Work task - Look through the data below for the line with "thumb mcp: (1048, 1423)" and the line with "middle tip: (1498, 632)", then output those two and all lines in between, exactly as written.

Material to process -
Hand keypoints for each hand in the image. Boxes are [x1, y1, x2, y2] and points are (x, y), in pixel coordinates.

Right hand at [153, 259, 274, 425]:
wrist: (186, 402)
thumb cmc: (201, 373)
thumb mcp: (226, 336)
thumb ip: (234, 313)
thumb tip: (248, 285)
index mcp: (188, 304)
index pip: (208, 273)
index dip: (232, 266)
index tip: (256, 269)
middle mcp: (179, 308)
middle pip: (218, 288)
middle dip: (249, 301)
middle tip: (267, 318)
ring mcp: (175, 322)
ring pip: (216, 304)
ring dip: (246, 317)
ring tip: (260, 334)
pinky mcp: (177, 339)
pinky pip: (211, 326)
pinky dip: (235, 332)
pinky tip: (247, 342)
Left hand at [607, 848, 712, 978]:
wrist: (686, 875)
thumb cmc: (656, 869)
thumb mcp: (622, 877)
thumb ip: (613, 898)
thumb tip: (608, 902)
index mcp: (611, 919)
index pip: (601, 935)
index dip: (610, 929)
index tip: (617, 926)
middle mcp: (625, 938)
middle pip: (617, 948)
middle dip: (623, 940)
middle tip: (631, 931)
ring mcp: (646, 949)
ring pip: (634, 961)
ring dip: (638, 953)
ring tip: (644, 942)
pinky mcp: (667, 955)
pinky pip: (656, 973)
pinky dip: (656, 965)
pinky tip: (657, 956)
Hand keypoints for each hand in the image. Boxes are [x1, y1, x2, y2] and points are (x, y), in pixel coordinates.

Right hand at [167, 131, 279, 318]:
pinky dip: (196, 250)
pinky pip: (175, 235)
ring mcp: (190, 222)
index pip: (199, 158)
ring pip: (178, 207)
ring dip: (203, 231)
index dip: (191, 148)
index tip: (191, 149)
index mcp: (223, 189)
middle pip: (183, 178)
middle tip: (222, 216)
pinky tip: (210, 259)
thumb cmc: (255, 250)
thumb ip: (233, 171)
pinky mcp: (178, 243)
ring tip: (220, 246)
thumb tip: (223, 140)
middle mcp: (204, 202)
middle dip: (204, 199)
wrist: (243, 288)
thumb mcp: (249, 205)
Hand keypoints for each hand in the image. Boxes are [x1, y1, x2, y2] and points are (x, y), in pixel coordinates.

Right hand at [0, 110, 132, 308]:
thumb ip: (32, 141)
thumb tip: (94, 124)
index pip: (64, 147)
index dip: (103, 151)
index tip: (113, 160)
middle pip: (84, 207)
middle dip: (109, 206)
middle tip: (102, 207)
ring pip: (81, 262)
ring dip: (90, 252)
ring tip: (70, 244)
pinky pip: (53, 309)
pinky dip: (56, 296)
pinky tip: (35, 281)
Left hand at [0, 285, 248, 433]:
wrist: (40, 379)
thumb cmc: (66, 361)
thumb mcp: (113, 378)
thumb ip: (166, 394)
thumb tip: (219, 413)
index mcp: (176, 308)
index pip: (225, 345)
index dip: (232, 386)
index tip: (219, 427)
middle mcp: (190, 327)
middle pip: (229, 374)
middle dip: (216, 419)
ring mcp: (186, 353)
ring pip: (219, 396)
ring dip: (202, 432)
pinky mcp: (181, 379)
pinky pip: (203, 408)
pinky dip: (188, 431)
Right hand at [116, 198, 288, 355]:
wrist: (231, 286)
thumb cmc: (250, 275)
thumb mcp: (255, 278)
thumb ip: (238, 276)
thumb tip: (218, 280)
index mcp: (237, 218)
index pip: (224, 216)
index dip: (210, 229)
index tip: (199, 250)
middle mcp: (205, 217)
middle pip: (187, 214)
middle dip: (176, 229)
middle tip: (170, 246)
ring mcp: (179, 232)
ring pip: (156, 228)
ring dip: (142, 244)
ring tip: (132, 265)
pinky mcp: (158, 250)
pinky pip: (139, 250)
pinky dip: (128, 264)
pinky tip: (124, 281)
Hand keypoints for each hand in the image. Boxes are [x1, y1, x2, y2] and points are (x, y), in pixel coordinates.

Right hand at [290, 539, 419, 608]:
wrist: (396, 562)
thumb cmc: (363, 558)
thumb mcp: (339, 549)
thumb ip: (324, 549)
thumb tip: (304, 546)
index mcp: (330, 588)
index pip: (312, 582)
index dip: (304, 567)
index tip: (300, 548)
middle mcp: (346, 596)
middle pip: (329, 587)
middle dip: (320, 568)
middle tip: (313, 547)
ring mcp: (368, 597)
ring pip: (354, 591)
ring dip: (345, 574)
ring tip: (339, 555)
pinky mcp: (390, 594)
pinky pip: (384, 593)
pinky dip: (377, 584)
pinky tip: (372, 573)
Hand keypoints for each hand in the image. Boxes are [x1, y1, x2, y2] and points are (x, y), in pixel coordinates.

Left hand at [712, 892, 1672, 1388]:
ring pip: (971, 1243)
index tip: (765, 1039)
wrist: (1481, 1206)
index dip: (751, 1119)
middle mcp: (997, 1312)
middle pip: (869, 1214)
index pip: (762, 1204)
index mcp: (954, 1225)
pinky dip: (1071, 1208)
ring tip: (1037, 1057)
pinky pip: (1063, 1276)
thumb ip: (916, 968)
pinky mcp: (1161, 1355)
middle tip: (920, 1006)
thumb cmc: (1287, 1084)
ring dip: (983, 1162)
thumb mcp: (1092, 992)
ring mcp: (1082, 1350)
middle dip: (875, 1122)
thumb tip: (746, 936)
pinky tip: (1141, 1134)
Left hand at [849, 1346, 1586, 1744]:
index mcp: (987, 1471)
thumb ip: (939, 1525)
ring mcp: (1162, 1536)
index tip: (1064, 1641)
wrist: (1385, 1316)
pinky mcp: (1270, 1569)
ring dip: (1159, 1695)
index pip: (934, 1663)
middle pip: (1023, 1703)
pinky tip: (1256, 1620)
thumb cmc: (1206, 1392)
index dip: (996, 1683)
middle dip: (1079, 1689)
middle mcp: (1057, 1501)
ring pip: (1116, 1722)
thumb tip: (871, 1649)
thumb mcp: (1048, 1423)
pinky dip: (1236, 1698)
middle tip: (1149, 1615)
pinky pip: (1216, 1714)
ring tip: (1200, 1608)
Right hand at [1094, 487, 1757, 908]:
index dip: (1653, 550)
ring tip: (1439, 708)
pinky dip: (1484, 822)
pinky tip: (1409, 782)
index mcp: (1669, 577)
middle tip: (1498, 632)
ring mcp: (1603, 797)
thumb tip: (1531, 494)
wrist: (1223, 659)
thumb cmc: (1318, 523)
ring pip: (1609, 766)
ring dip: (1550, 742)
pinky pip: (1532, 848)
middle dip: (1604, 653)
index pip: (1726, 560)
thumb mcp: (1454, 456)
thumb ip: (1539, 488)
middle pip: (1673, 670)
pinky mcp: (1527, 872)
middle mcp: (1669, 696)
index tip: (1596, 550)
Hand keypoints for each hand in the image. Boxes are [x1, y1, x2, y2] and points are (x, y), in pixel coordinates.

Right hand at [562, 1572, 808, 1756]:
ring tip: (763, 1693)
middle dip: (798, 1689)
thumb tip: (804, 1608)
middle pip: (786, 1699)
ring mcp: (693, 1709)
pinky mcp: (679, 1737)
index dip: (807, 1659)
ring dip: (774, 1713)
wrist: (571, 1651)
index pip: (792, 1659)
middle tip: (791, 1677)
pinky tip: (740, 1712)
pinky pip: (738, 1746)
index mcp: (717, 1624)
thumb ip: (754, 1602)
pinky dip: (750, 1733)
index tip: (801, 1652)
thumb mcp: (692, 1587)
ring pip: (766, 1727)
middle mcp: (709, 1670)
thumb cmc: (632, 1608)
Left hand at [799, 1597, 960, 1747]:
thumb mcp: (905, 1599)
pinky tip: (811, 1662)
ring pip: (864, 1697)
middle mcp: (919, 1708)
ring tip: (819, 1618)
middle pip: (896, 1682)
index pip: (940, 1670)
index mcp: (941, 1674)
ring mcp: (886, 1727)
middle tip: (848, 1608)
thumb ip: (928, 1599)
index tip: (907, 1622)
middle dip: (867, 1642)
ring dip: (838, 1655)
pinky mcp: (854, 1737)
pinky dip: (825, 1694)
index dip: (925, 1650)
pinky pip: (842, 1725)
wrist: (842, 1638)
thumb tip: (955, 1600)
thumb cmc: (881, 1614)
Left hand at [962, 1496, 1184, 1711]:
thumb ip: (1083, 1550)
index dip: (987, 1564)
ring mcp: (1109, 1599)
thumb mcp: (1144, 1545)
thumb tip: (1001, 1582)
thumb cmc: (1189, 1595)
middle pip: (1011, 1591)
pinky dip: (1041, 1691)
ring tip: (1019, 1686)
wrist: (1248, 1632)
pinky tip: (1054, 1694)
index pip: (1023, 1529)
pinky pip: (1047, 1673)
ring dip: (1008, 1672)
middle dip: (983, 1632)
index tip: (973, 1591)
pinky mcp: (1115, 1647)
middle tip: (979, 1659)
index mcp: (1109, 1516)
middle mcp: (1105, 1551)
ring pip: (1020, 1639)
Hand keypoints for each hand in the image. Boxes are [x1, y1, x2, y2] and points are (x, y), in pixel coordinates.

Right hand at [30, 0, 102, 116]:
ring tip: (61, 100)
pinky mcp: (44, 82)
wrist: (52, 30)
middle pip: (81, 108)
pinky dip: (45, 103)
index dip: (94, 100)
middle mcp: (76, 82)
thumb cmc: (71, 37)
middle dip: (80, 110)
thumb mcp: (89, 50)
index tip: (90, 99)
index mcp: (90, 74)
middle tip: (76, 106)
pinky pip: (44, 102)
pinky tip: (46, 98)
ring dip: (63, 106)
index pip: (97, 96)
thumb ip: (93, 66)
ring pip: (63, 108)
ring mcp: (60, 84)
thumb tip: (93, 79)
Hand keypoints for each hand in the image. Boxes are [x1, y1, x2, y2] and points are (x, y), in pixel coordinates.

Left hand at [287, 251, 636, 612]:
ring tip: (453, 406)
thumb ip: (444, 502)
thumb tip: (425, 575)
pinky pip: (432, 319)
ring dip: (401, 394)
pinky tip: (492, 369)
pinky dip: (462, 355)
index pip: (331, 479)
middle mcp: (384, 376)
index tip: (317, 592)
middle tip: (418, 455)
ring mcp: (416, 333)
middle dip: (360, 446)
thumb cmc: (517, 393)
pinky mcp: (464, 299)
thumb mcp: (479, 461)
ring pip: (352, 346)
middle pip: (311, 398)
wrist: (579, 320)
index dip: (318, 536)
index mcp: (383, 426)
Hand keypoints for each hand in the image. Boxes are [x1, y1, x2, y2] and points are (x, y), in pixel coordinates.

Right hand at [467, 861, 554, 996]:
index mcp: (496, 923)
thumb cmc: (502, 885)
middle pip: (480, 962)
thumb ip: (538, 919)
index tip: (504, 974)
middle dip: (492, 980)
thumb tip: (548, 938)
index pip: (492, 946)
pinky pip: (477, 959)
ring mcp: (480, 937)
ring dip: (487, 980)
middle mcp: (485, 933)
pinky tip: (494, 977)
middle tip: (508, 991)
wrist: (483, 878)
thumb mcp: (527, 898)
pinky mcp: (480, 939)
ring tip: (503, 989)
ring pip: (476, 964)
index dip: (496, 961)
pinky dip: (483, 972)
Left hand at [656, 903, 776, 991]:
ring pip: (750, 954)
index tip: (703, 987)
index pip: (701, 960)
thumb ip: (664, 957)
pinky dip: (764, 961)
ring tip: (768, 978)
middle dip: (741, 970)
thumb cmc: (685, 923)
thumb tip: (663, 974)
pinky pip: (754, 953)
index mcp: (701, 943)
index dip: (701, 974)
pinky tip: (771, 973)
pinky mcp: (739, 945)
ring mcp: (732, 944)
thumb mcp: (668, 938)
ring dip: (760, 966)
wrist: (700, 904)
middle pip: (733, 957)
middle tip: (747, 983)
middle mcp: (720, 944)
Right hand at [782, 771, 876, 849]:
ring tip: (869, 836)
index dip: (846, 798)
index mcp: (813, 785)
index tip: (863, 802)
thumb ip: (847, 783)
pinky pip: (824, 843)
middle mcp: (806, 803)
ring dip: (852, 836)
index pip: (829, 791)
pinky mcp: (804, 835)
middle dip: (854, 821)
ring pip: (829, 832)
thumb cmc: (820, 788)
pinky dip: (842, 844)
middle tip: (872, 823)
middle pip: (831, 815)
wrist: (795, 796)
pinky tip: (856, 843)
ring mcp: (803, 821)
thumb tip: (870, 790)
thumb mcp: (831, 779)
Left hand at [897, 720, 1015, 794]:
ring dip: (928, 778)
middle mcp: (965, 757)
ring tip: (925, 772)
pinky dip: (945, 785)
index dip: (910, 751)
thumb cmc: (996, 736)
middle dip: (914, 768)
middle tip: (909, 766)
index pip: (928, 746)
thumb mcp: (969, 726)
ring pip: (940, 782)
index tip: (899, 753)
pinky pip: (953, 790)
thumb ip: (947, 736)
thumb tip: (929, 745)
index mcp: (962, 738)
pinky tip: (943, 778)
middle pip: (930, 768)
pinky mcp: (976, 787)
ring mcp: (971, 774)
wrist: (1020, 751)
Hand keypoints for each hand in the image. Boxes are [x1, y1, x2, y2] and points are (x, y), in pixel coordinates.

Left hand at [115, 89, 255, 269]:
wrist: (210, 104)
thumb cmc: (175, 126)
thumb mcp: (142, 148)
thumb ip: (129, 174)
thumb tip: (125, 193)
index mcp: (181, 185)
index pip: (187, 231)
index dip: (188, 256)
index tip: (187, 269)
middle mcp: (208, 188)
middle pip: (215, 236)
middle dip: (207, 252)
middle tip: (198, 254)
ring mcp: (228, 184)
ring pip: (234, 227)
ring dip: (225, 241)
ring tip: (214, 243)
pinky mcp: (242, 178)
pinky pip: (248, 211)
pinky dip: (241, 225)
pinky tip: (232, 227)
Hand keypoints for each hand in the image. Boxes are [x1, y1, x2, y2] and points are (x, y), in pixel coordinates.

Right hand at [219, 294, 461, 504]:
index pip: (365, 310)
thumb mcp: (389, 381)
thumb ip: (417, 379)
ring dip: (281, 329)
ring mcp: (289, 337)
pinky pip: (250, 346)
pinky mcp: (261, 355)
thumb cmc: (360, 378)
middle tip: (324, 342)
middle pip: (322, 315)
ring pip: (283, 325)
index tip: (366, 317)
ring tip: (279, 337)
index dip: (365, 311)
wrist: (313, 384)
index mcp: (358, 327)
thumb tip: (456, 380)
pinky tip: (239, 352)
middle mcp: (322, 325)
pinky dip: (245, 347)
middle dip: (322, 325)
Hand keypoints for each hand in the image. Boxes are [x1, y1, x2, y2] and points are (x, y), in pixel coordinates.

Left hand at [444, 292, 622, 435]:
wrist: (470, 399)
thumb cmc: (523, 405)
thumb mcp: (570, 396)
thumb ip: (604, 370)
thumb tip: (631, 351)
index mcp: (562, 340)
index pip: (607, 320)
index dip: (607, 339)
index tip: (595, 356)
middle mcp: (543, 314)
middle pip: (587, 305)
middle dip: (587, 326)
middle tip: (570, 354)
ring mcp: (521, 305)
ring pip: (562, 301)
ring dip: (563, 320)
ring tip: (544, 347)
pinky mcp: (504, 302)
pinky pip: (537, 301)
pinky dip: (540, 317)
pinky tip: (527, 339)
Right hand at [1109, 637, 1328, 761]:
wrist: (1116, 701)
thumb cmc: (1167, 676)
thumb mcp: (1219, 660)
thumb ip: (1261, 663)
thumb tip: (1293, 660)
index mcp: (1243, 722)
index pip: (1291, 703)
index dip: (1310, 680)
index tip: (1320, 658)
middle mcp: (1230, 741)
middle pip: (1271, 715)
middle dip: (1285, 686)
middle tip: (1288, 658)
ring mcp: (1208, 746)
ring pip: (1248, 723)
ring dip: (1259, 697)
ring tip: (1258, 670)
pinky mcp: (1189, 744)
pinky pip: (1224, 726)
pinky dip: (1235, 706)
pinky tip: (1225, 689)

Reply -
thumb mcp: (1048, 1423)
pinky dip: (1236, 1698)
middle tip: (1149, 1615)
pinky pip: (1216, 1714)
ring tip: (1200, 1608)
Right hand at [1094, 487, 1757, 908]:
index dip: (1653, 550)
ring tip: (1439, 708)
pinky dip: (1484, 822)
pinky tip: (1409, 782)
index mcp: (1669, 577)
middle tip: (1498, 632)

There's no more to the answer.